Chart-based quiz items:
»»

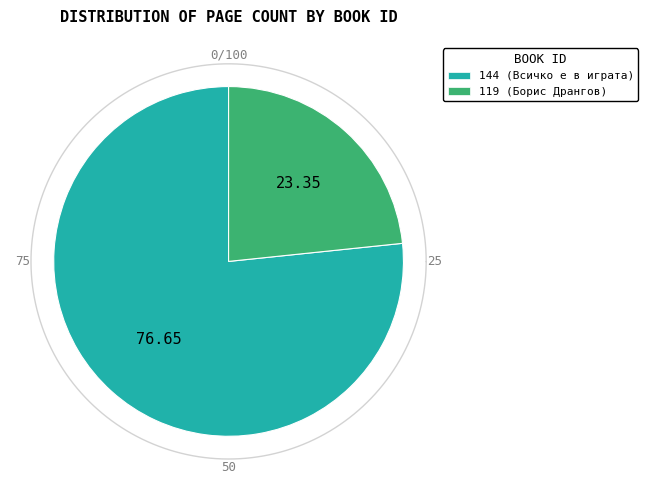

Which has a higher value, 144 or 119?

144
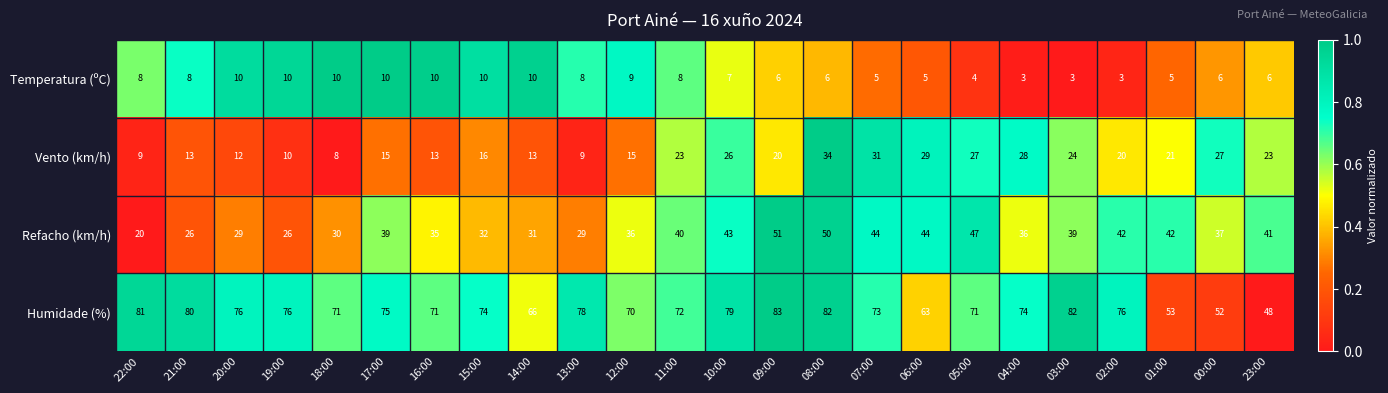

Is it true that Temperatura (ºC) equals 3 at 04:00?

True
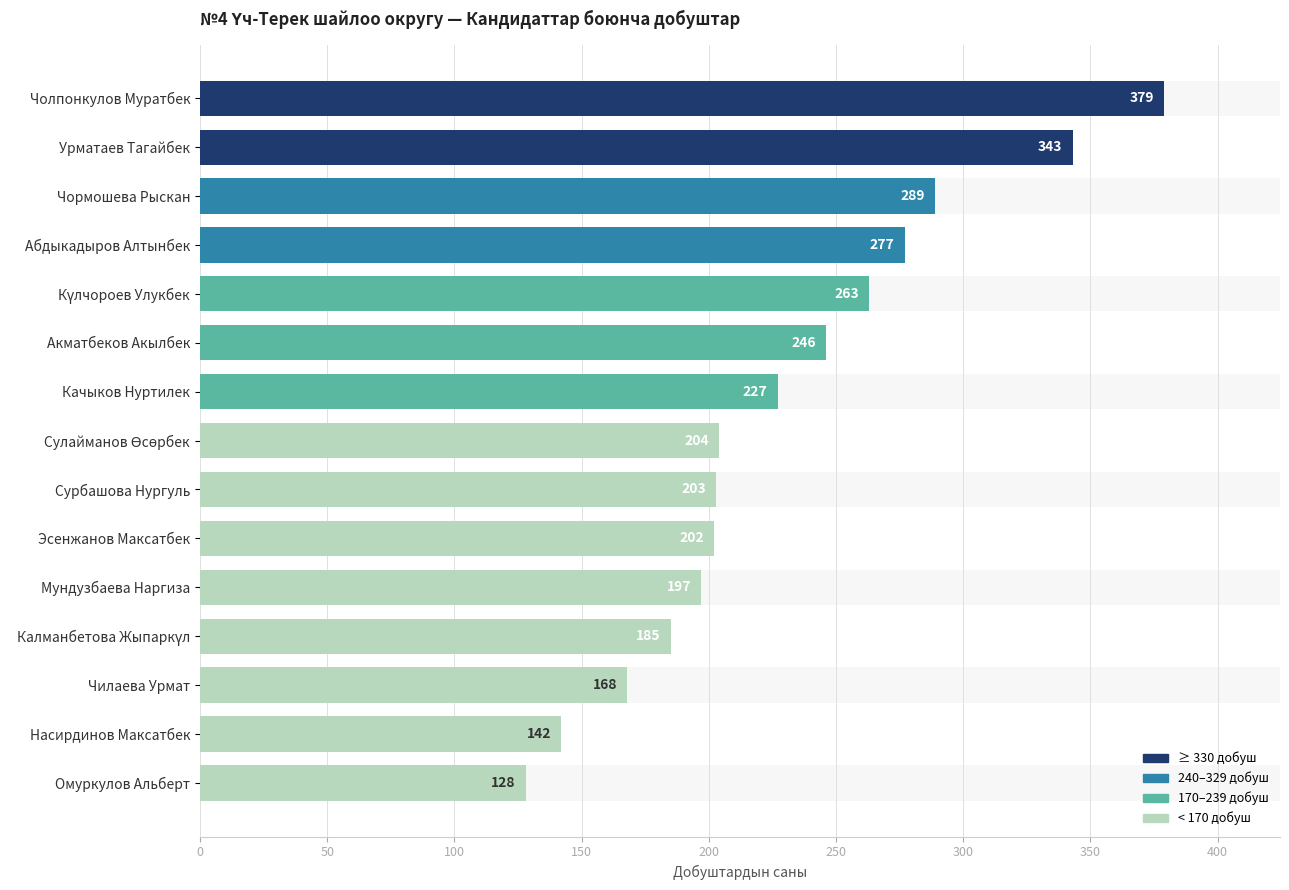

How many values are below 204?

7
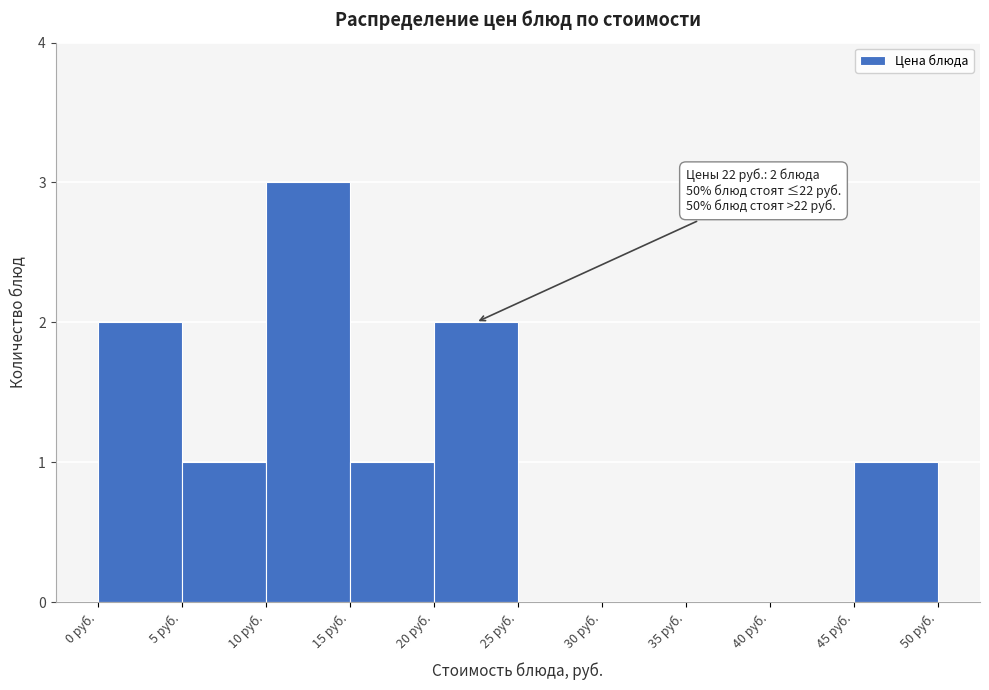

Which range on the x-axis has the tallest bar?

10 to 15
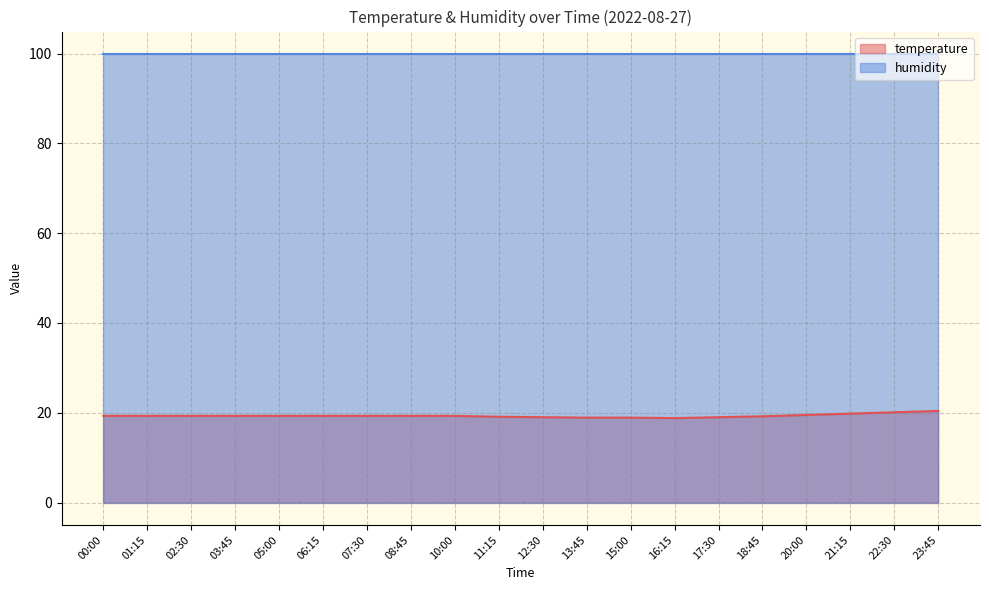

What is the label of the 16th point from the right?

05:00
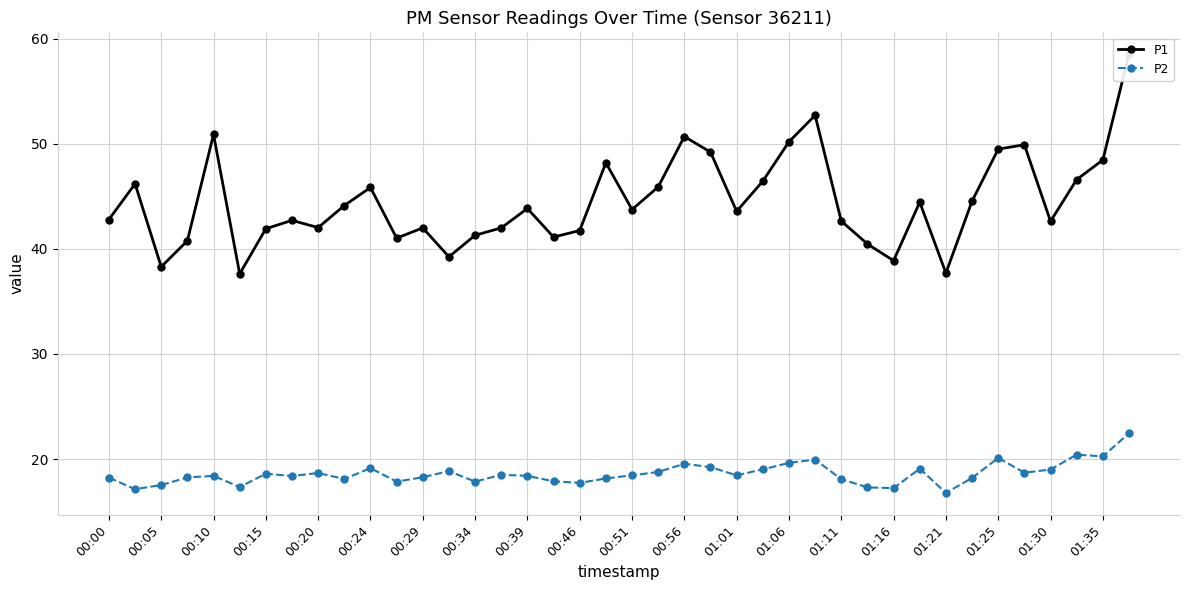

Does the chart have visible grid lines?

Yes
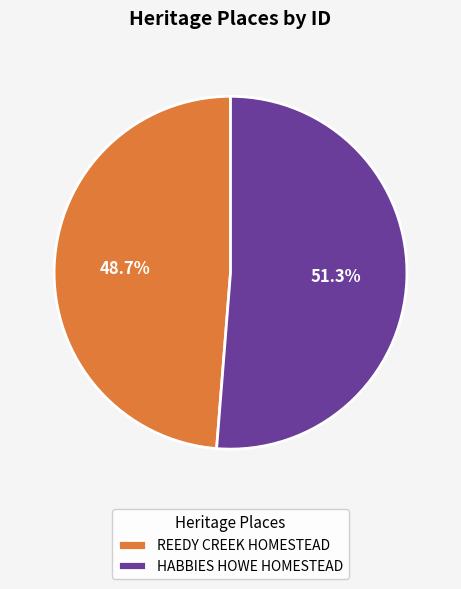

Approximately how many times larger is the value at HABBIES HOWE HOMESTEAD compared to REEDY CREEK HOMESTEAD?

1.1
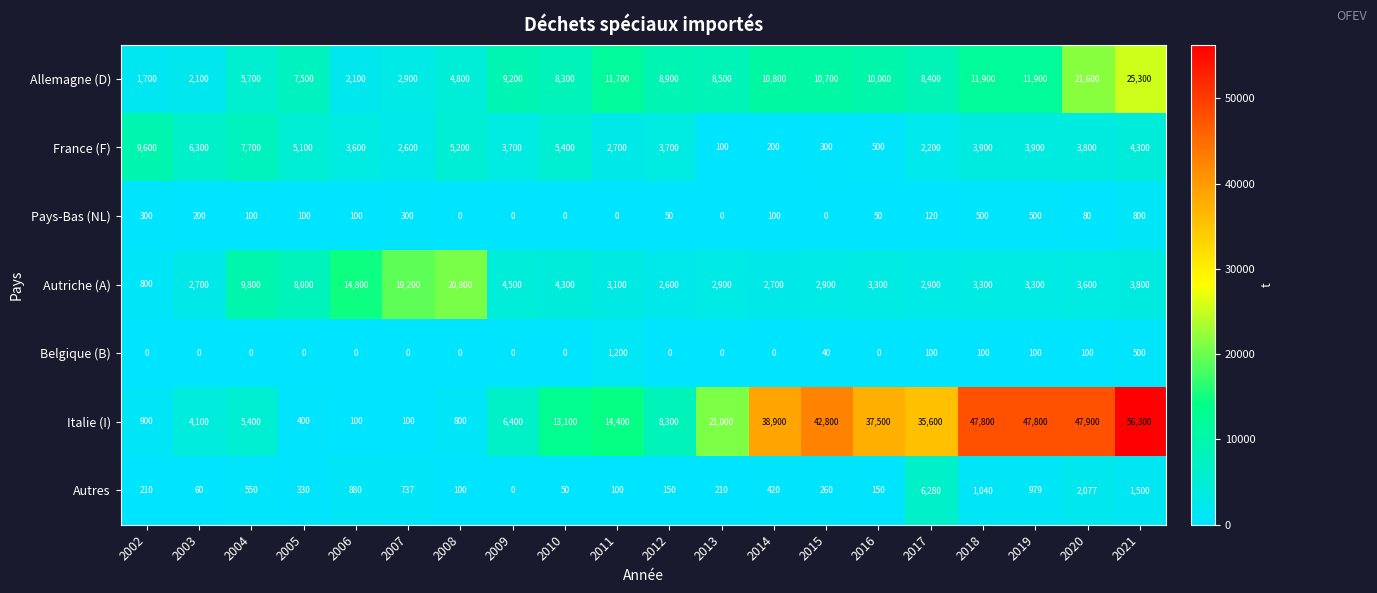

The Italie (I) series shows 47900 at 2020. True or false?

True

««

- WHAT IS EXPECTED
Rewrite all of the material above, changing "chart" to "graph" and leaving everything else as it is. Omit the pictures from your answer.

- REPLY
Which has a higher value, 144 or 119?

144

Is it true that Temperatura (ºC) equals 3 at 04:00?

True

How many values are below 204?

7

Which range on the x-axis has the tallest bar?

10 to 15

What is the label of the 16th point from the right?

05:00

Does the graph have visible grid lines?

Yes

Approximately how many times larger is the value at HABBIES HOWE HOMESTEAD compared to REEDY CREEK HOMESTEAD?

1.1

The Italie (I) series shows 47900 at 2020. True or false?

True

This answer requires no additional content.